Yuanfei menjelaskan dengan lancar, “Kebetulan di catatanku ada data: musim 1990-91, rata-rata tiap tim melepaskan 586 tembakan tiga angka dengan akurasi 32%. Pernah juga garis tiga angka dipendekkan untuk promosi, tapi kita abaikan periode itu. Pada musim 1997-98 garis kembali ke normal, rata-rata percobaan tiga angka naik jadi 1.042 dengan akurasi 34,6%. Artinya setelah promosi besar-besaran, jumlah tembakan tiga angka nyaris dobel, akurasi malah naik. Musim lalu, rata-rata tembakan tiga angka per tim 1.204 dengan akurasi 34,9%. Artinya, ini era di mana tembakan tiga angka semakin kuat, dan menembak tiga angka adalah tren besar. Sementara anggapan yang kamu sebut itu anggapan lawas, di tahun 70-an bahkan belum ada tiga angka, tentu saja yang menguasai area dalam jadi pemenang. Tapi dalam perkembangan taktik modern, konsep lama itu jelas ketinggalan zaman.”
“Sepertinya aku benar-benar harus banyak belajar dari Anda!” Bosh mengaku kagum.
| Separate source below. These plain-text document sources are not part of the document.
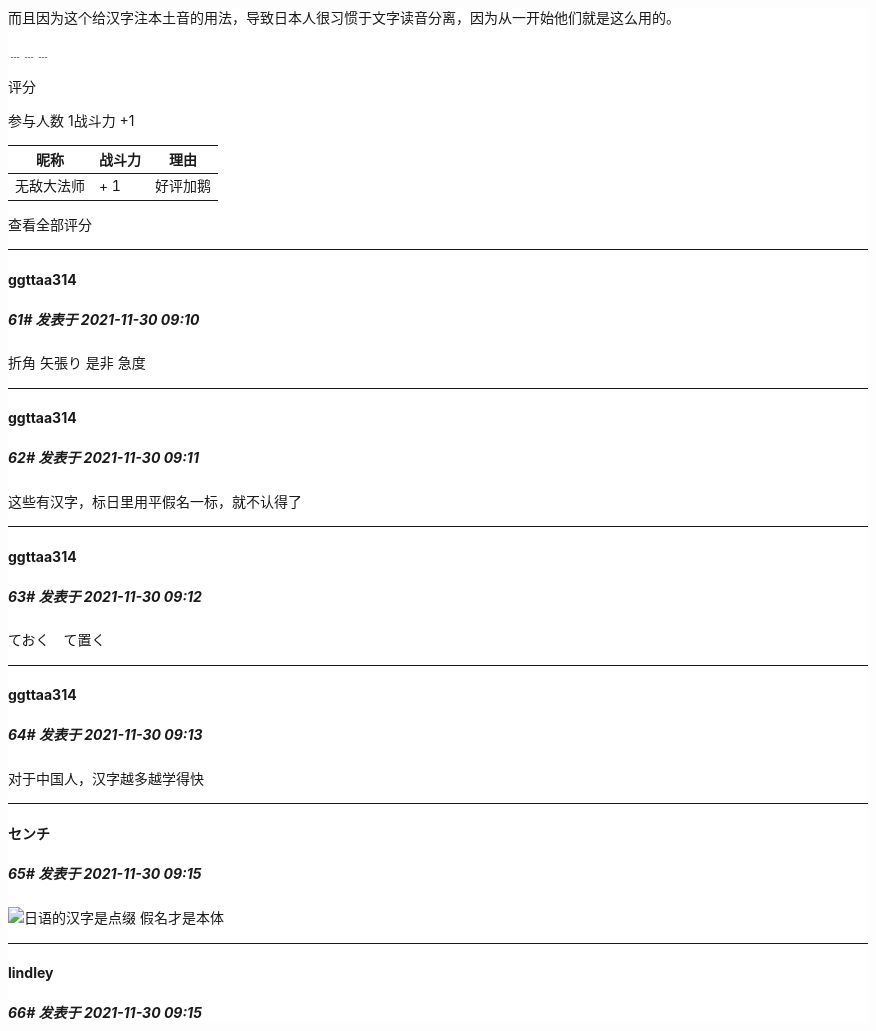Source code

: 而且因为这个给汉字注本土音的用法，导致日本人很习惯于文字读音分离，因为从一开始他们就是这么用的。

﹍﹍﹍

评分

 参与人数 1战斗力 +1

|昵称|战斗力|理由|
|----|---|---|
| 无敌大法师| + 1|好评加鹅|

查看全部评分



*****

####  ggttaa314  
##### 61#       发表于 2021-11-30 09:10

折角 矢張り 是非 急度

*****

####  ggttaa314  
##### 62#       发表于 2021-11-30 09:11

这些有汉字，标日里用平假名一标，就不认得了

*****

####  ggttaa314  
##### 63#       发表于 2021-11-30 09:12

ておく　て置く

*****

####  ggttaa314  
##### 64#       发表于 2021-11-30 09:13

对于中国人，汉字越多越学得快

*****

####  センチ  
##### 65#       发表于 2021-11-30 09:15

<img src="https://static.saraba1st.com/image/smiley/face2017/048.png" referrerpolicy="no-referrer">日语的汉字是点缀 假名才是本体

*****

####  lindley  
##### 66#       发表于 2021-11-30 09:15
Kalau soal teori basket, Jason Wang memang luar biasa.
“Jadi, apakah ke depannya tim akan makin sering menembak tiga angka?” Reed bertanya. Sebagai penembak utama tim, inilah yang paling ia perhatikan.
“Tentu saja. Pakai data tadi saja, musim 90-91, akurasi tembakan terbuka di liga 48,7%. Tiga angka setara 1,5 kali dua angka, akurasi 32% berarti efisiensi riil 48%, artinya efisiensi tiga angka sedikit di bawah rata-rata. Tapi musim 97-98, akurasi tembakan terbuka 47,8%, tiga angka naik jadi 51,9% efisiensi, artinya tiga angka sudah jadi cara mencetak skor yang lebih efisien dibanding rata-rata.”
“Jadi, sering menembak tiga angka itu memang benar. Kurang tajam itu soal kebetulan.” Reed melanjutkan pertanyaannya.
“Benar, secara umum. Tapi soal sering menembak tiga angka ini kembali ke soal ‘rasional atau tidak’. Dalam basket, perlu ada keseimbangan. Menghadapi pertahanan keras kadang harus memaksakan tembakan, tapi tetap usahakan cari peluang terbuka untuk tiga angka. Jangan asal tembak demi banyaknya percobaan saja.” Yuanfei melanjutkan, “Soal sentuhan, semua orang pasti pernah gagal. Menurut kalian, siapa penembak terbaik di liga?”
“Reggie Miller”, “Ray Allen”, “Mike Miller”, “Steve Nash”, terdengar berbagai jawaban.
“Cukup, paling banyak disebut Reggie Miller, aku pakai dia sebagai contoh.” Yuanfei mengetik di laptop, lalu membaca, “Pada 30 Maret 2001, Miller melawan Boston Celtics menembak 18 kali hanya masuk 2 dan meraih 4 poin, tembakan tiga angka 8 kali tak satu pun masuk. Lalu pada 26 Februari tahun ini, juga melawan Celtics, Miller 14 tembakan hanya masuk 2, tiga angka 10 kali masuk 1. Itu belum semuanya, di era 90-an ia juga pernah 10 kali tembak hanya masuk 1 dan 8 kali tembak tak masuk sama sekali. Tapi—kalau di pertandingan kemarin ia gagal delapan kali berturut-turut, beranikah kalian membiarkannya tetap menembak?”
Beberapa pemain luar berpikir sejenak, lalu menggeleng.
“Ancaman seorang penembak tidak akan hilang hanya karena beberapa kali gagal. Siapapun bisa gagal beruntun, tapi jangan sampai kehilangan kepercayaan pada cara bermain sendiri. Mungkin saja tembakan berikutnya pasti masuk.”
“Benar, percayalah pada kemampuan yang sudah diasah lewat latihan keras.” Billups juga menyemangati rekan-rekannya.
“Laga berikutnya kita akan melawan Lakers, mereka punya O’Neal dan Malone, dua menara kembar superstar. Tak mungkin kita bisa menang lewat area dalam. Kalau mau menang, kita harus andalkan tembakan tiga angka!” Pelatih Tom pun menyampaikan pendapatnya. “Sore ini kita latihan menembak saja, pulang lebih awal untuk merayakan malam Natal, besok naik pesawat ke Los Angeles. Selamat Natal!”